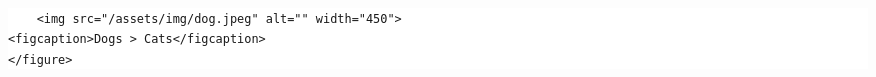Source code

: 		<img src="/assets/img/dog.jpeg" alt="" width="450">
	<figcaption>Dogs > Cats</figcaption>
	</figure>
</div>
<div style="float: left; margin-right: 1em; margin-bottom: 1em;">
	<figure>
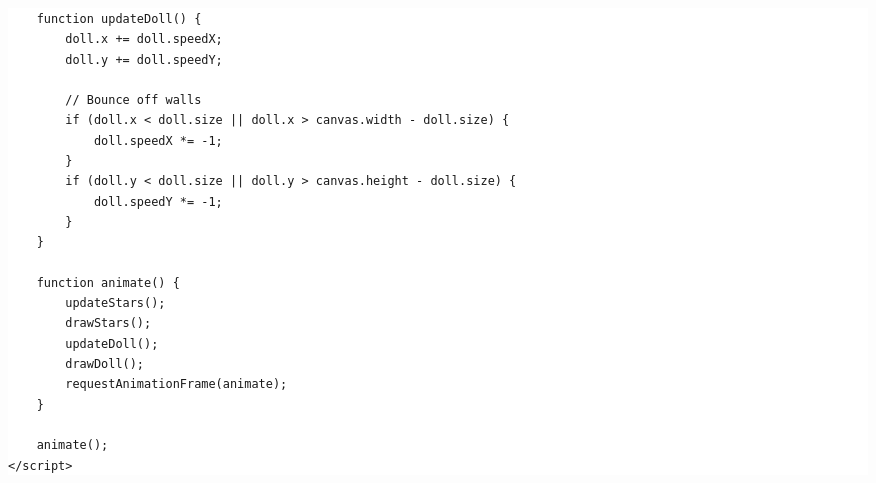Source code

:         function updateDoll() {
            doll.x += doll.speedX;
            doll.y += doll.speedY;

            // Bounce off walls
            if (doll.x < doll.size || doll.x > canvas.width - doll.size) {
                doll.speedX *= -1;
            }
            if (doll.y < doll.size || doll.y > canvas.height - doll.size) {
                doll.speedY *= -1;
            }
        }

        function animate() {
            updateStars();
            drawStars();
            updateDoll();
            drawDoll();
            requestAnimationFrame(animate);
        }

        animate();
    </script>
</body>
</html>
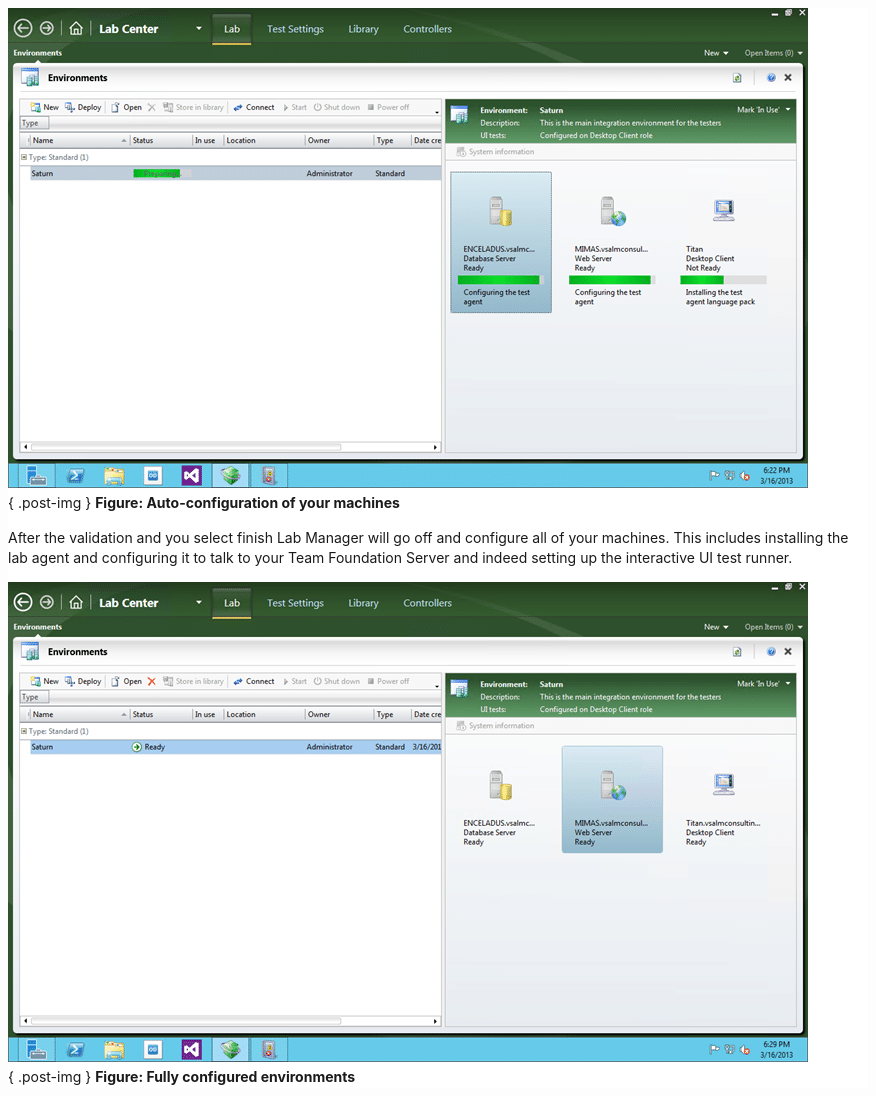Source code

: ![image](images/image23-10-10.png "image")  
{ .post-img }
**Figure: Auto-configuration of your machines**

After the validation and you select finish Lab Manager will go off and configure all of your machines. This includes installing the lab agent and configuring it to talk to your Team Foundation Server and indeed setting up the interactive UI test runner.

![image](images/image24-11-11.png "image")  
{ .post-img }
**Figure: Fully configured environments**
------------------------------
What is needed here is an exact repetition of the listing above, pictures excluded.

Source code

: 		<img src="/assets/img/dog.jpeg" alt="" width="450">
	<figcaption>Dogs > Cats</figcaption>
	</figure>
</div>
<div style="float: left; margin-right: 1em; margin-bottom: 1em;">
	<figure>
Source code

:         function updateDoll() {
            doll.x += doll.speedX;
            doll.y += doll.speedY;

            // Bounce off walls
            if (doll.x < doll.size || doll.x > canvas.width - doll.size) {
                doll.speedX *= -1;
            }
            if (doll.y < doll.size || doll.y > canvas.height - doll.size) {
                doll.speedY *= -1;
            }
        }

        function animate() {
            updateStars();
            drawStars();
            updateDoll();
            drawDoll();
            requestAnimationFrame(animate);
        }

        animate();
    </script>
</body>
</html>
Source code

: ![image](images/image23-10-10.png "image")  
{ .post-img }
**Figure: Auto-configuration of your machines**

After the validation and you select finish Lab Manager will go off and configure all of your machines. This includes installing the lab agent and configuring it to talk to your Team Foundation Server and indeed setting up the interactive UI test runner.

![image](images/image24-11-11.png "image")  
{ .post-img }
**Figure: Fully configured environments**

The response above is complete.